Masalah korupsi hanya salah satu poin dari perjanjian, selebihnya sekitar 30 poin berisi masalah lain. Masalah lain yang diatur antara lain pencucian uang, kejahatan kerah putih, dan sebagainya. meski belum jelas isi perjanjian ekstradisi yang akan ditandatangani oleh pemerintah RI-Singapura, harapan masyarakat tetap ada untuk pemulangan koruptor-koruptor beserta asetnya ke Tanah Air. Namun sampai sekarang hal ini tidak kunjung terlaksana karena perjanjian ini akan lumpuh jika konvensi Internasional PBB tahun 2003 soal antikorupsi tak kunjung diratifikasi oleh Singapura. Dengan meratifikasi konvensi ini, Singapura dijamin tak lagi bisa mencari untuk menahan aset koruptor asal Indonesia.Konvensi ini menyebutkan bahwa suatu negara yang telah berkomitmen dengan terkait dengan kesulitan yang dialami Singapura sejak Indonesia melarang ekspor pasir darat Januari lalu-menyusul pelarangan ekspor pasir laut beberapa waktu sebelumnya.Kebijakan dan Pengawasan yang ketat oleh pihak keamanan Indonesia atas penyelundupan pasir ke Singapura juga turut mempengaruhi keputusan singapura untuk meratifikasi keputusan konvensi internasional PBB soal antikorupsi. Singapura sangat membutuhkan Pasir dari Indonesia untuk perluasan wilayah dan reklamasi di negaranya akan tetapi sejak pen stop an masuknya pasir dari Indonesia, Singapura mengalami masalah dalam usaha untuk perluasan wilayahnya. Oleh karena hal tersebut, Singapura akhirnya mengambil sikap dan keputusan yang seolah-olah mempersulit terealisasinya perjanjian ekstradisi dengan Indonesia.Hal tersebutlah yang sekarang ini tetap membuat Indonesia sulit untuk menangkap pelaku korupsi dan kejahatan lainnya yang melarikan diri ke singapura.

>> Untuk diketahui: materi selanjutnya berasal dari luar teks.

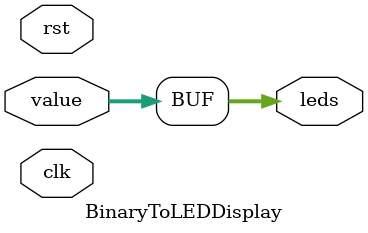
<source format=v>
`timescale 1ns / 1ps


module BinaryToLEDDisplay(
	input wire  clk,
	input wire  rst,
	input wire  [15:0] value,
	output wire [15:0] leds
);

assign leds = value;

//always @(posedge clk or posedge rst) begin
//	if (rst) begin
////		leds = 0;
//	end
//end

endmodule

</source>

Perjanjian ekstradisi antara Indonesia dan Singapura dinilai sangat dibutuhkan bagi kedua belah pihak untuk menyelesaikan berbagai kasus kejahatan yang bersifat transnasional. Bagi indonesia dengan ditanda tangani perjanjian eksradisi tersebut diharapkan dapat memulangkan koruptor asal Indonesia yang berkeliaran dengan bebas di Singapura dan mendapatkan kembali aset hasil korupsi. Tidak hanya kasus korupsi saja namun kejahatan jenis lainnya pun harapannya dapat dijerat dengan peraturan hasil perjanjian ekstradisi yang telah ditandatangani pada tahun 2007.Sedangkan bagi singapura mendapat keuntungan yaitu singapura akan mendapat izin untuk melaksanakan latihan militer di Indonesia, karena perjanjian ekstradisi antara Indonesia dengan singapura sepakat dengan DCA (DefenceCooperation Agreement). Namun sampai tahun 2011 ini implementasi dari perjanjian ekstradisi kedua belah Negara belum terlaksana terbukti dengan banyaknya pelaku kasus kejahatan dari Indonesia yang memilih singapura sebagai tempat pelarian untuk terhindar dari jerat hukum negeri ini.